I can recommend the new book Proto: How One Ancient Language Went Global, by Laura Spinney. It's an overview of what we know about Proto Indo-European and its spread across the world. Much of the book is evidence from linguistics but it also regularly dips into Reich's ancient DNA work and other sources to cross-correlate with the linguistic evidence. It's very well written.
> It's an overview of what we know about Proto Indo-European and its spread across the world.

That's a bit misleading isn't it? PIE died out a long time ago. And it certainly didn't spread all over the world. It's descendent languages moved into india, middle east and europe. And it's european languages ( primarily spanish, french and english ) that went global. Nobody would say Latin went global just because spanish is spoken around the world. Or old english went global because much of the world speaks english.

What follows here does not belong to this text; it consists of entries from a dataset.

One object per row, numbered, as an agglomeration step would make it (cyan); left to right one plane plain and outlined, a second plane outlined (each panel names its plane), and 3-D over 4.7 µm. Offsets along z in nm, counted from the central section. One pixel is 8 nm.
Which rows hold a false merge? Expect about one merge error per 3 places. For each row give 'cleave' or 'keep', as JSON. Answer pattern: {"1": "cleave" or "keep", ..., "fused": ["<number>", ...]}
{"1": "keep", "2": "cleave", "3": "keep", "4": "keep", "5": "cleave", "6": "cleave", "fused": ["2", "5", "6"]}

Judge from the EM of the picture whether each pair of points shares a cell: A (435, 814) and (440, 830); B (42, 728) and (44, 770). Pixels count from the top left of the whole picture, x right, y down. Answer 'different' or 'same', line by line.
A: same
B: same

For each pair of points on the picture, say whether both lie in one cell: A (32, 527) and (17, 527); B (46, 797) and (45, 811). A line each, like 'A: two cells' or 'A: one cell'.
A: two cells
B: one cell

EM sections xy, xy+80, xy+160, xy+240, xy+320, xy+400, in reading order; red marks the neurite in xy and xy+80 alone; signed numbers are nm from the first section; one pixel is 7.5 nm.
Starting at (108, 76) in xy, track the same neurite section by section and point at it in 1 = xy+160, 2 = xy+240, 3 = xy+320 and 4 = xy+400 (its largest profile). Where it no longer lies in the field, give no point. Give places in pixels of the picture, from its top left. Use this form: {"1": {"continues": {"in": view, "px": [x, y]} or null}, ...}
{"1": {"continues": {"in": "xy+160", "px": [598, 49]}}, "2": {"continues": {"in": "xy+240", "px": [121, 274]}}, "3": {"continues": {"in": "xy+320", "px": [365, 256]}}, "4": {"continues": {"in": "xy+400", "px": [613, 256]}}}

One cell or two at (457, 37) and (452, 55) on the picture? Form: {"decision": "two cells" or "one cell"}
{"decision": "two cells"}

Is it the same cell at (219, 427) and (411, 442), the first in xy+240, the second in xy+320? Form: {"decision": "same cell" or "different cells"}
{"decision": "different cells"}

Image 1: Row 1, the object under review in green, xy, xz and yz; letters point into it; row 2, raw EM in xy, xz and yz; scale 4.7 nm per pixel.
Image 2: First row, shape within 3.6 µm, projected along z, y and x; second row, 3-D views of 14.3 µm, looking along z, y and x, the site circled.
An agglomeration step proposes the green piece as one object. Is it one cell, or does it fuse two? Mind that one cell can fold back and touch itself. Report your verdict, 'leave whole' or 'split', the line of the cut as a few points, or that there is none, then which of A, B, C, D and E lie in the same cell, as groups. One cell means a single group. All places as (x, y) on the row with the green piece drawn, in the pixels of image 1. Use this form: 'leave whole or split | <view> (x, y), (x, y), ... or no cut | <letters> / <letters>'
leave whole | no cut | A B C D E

But thanks for the recommendation.

I'm sorry you didn't understand my perfectly clear colloquial description of the spread of a language family.
> The evidence for much of these vast clashes

Before agriculture, supply trains weren't a thing. How much less wouldn't they have been a thing before language.

It's not that I think ancient people were nice, far from it. But "vast clashes" suggest armies, wars of extinction etc. and those wouldn't have been a thing for economic and logistic reasons. Your tribe might have been better at killing than your neighboring tribe, but they weren't a thousand times better at it.

Even into recent prehistory, this was true. I speak a language descendend from more or less invading steppe peoples (as do we all here), but they're just a small part of my genetic ancestry. That is actually still mostly from European hunter-gatherers. My Y-DNA is from EHGs too, like the majority in my country, so there clearly wasn't the stereotypical "taking all the women as slaves" event that many imagine either.

Agriculture and horses gave some people from outside a big advantage, sure, big enough to dominate in many ways, but not big enough to wholesale replace the people who lived in this part of the world already. "Vast clashes" is not the right way of thinking about how some early hominids replaced others.